Autocandidatasi ad un percorso biografico non comune, da quando nel 1911 aveva ricevuto la cartolina che la chiamava ad imbarcarsi sulla «Memfi», la ricca e aristocratica Mayer Rizzioli inalberò spesso il suo “onore di rango” che la esentava dall'obbedienza di molte norme. Quando con piglio orgoglioso scrisse ad Alessandro Chiavolini, segretario particolare del duce: «Ho finanziato da sola la nostra rivista senza che costi un soldo al partito!», diceva la verità. Sulla sua rivista scriveva che il mondo cambiava e si rinnovava, che la vecchia mentalità scompariva, che bisogna va che anche la «donna nuova» del fascismo diventasse «moderna», pur conservando «il suo posto di regina della casa».

Dei reami casalinghi è difficile scandagliare i poteri. Ma del quartetto – «come aveva ordinato il Duce tre uomini e una donna» – che nel 1925, si curvò in «disamina minuziosa» sugli Statuti dei Fasci Femminili, c'è la sua perfetta memoria della gerarchia di poteri: la solita ironia di uno dei tre («Ma ci sono abituata», commentava Mayer Rizzioli), e la tenace reazione del «giovanissimo uomo grave preposto all'ispettorato» che presagiva gli statuti «forieri dei peggiori cataclismi, sommosse, sommersione dell'intero fascismo per opera delle donne».
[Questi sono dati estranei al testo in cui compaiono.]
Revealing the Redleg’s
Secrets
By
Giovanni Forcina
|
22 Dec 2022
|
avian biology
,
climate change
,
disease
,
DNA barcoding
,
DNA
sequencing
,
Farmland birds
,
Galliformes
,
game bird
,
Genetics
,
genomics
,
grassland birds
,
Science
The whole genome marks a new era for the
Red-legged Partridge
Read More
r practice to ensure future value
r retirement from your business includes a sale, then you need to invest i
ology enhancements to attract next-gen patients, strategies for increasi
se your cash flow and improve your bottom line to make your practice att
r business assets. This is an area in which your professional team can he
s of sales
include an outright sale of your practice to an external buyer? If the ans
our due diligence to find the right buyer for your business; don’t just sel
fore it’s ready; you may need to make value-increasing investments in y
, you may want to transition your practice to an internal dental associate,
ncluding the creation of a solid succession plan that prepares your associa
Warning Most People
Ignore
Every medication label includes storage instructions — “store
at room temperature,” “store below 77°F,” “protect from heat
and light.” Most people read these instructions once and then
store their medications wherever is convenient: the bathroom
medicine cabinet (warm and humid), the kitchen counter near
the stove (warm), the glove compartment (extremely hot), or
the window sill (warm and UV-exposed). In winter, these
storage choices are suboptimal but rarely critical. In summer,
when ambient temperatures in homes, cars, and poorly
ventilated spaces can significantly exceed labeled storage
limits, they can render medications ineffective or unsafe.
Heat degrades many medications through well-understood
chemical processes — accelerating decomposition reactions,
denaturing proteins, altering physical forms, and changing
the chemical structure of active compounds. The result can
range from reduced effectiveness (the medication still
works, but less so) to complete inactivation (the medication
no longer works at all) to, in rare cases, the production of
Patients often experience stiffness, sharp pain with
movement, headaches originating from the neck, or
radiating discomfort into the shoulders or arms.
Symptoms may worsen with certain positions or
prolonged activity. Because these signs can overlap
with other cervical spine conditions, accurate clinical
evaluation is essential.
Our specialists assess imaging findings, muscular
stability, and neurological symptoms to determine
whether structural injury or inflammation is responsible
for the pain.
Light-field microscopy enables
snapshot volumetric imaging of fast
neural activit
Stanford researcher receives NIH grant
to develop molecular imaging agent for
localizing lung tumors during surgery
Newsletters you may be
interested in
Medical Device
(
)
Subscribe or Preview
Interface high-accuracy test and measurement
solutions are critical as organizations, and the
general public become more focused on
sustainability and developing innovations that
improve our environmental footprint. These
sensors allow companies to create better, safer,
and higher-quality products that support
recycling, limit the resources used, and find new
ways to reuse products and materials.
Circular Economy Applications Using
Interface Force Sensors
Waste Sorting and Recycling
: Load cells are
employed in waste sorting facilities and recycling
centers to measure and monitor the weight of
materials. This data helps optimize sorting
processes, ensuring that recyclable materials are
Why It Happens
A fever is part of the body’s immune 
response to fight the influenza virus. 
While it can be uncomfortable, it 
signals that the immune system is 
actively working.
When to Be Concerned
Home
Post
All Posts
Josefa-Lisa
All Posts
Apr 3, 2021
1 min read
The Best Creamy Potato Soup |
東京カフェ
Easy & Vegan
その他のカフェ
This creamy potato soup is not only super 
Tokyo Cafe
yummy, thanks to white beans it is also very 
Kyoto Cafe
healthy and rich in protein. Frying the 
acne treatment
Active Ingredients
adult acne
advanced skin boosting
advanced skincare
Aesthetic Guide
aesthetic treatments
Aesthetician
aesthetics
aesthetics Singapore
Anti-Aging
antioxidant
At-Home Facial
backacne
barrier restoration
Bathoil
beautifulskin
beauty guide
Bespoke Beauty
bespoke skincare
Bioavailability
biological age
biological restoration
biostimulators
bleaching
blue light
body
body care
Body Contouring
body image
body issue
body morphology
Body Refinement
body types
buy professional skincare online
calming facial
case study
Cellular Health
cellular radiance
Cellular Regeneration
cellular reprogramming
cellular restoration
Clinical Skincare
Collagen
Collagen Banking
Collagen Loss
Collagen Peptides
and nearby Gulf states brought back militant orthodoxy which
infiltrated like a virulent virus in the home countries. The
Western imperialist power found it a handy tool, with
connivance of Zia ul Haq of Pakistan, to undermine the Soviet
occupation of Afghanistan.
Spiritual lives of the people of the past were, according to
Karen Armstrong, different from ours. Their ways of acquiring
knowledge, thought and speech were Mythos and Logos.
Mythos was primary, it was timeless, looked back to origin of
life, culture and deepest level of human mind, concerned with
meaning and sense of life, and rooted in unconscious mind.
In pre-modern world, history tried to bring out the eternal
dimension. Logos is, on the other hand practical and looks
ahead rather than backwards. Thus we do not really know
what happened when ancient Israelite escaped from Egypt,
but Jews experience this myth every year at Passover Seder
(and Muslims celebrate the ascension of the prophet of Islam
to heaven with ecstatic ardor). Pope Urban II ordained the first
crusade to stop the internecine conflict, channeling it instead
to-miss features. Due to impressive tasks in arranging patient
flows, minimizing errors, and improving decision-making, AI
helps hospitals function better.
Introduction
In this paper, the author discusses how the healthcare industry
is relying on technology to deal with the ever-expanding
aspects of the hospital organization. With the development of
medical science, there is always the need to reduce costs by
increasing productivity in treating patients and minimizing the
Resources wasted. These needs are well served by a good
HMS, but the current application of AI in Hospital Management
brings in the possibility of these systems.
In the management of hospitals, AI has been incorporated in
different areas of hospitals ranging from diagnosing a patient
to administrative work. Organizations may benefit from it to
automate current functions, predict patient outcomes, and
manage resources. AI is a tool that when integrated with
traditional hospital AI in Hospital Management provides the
Eppure proprio quegli Statuti avevano formalizzato la smilitarizzazione della componente femminile del Partito, la fine di cortei, gradi femminili, camicie nere unisex. La «gregaria fascista», in realtà una delle esponenti più importanti del fascismo femminile degli anni Venti, fu continuamente minacciata dalla componente maschile del Partito. «Oggi devo dire a V. E. che il Nazionalismo e la Massoneria sono più forti di me», scrisse a Mussolini nell'agosto del ‘25 ribadendo l'importanza del voto femminile.

Dalle pagine della Rassegna, nel 1929, contrastò i fautori della battaglia demografica accusando «la grossolana incompetenza maschile che riduce la donna ad una macchina produttrice». Non più sorretta dal partito, non più organo dei Fasci Femminili, la rivista si avviava al tramonto. Nel 1930 moriva anche la fondatrice, delusa e amareggiata.